**Task item:** Provide an exact copy of the lines from the beginning of the records through the line that includes "Figure 6. Viability", and of no others.

**Data records:**

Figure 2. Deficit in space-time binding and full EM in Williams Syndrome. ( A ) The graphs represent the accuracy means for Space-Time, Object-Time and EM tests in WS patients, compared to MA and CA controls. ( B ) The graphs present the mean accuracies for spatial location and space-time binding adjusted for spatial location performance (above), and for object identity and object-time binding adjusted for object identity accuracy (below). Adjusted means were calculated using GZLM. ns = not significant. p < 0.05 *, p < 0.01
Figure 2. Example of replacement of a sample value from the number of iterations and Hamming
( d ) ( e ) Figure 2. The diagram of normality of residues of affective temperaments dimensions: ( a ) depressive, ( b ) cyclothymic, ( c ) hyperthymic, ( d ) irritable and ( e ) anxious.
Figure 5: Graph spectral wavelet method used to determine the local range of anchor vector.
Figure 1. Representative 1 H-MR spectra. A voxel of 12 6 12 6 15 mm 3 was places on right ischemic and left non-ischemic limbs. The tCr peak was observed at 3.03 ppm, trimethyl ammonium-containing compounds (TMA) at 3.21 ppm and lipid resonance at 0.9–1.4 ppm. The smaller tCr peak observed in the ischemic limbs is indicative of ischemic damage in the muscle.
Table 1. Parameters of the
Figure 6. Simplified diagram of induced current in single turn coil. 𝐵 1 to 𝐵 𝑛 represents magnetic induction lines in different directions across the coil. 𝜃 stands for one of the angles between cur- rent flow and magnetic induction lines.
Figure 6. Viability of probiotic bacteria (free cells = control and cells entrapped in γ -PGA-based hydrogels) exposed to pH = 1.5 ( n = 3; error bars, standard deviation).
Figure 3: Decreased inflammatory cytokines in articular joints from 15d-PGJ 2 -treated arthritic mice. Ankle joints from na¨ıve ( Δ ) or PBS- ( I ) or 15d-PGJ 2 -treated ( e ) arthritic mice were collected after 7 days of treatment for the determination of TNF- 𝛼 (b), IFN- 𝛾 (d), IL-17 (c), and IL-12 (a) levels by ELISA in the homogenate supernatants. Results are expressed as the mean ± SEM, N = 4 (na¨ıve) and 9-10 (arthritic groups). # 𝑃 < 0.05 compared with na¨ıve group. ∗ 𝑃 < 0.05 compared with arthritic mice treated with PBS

**Expected answer:**
Figure 2. Deficit in space-time binding and full EM in Williams Syndrome. ( A ) The graphs represent the accuracy means for Space-Time, Object-Time and EM tests in WS patients, compared to MA and CA controls. ( B ) The graphs present the mean accuracies for spatial location and space-time binding adjusted for spatial location performance (above), and for object identity and object-time binding adjusted for object identity accuracy (below). Adjusted means were calculated using GZLM. ns = not significant. p < 0.05 *, p < 0.01
Figure 2. Example of replacement of a sample value from the number of iterations and Hamming
( d ) ( e ) Figure 2. The diagram of normality of residues of affective temperaments dimensions: ( a ) depressive, ( b ) cyclothymic, ( c ) hyperthymic, ( d ) irritable and ( e ) anxious.
Figure 5: Graph spectral wavelet method used to determine the local range of anchor vector.
Figure 1. Representative 1 H-MR spectra. A voxel of 12 6 12 6 15 mm 3 was places on right ischemic and left non-ischemic limbs. The tCr peak was observed at 3.03 ppm, trimethyl ammonium-containing compounds (TMA) at 3.21 ppm and lipid resonance at 0.9–1.4 ppm. The smaller tCr peak observed in the ischemic limbs is indicative of ischemic damage in the muscle.
Table 1. Parameters of the
Figure 6. Simplified diagram of induced current in single turn coil. 𝐵 1 to 𝐵 𝑛 represents magnetic induction lines in different directions across the coil. 𝜃 stands for one of the angles between cur- rent flow and magnetic induction lines.
Figure 6. Viability of probiotic bacteria (free cells = control and cells entrapped in γ -PGA-based hydrogels) exposed to pH = 1.5 ( n = 3; error bars, standard deviation).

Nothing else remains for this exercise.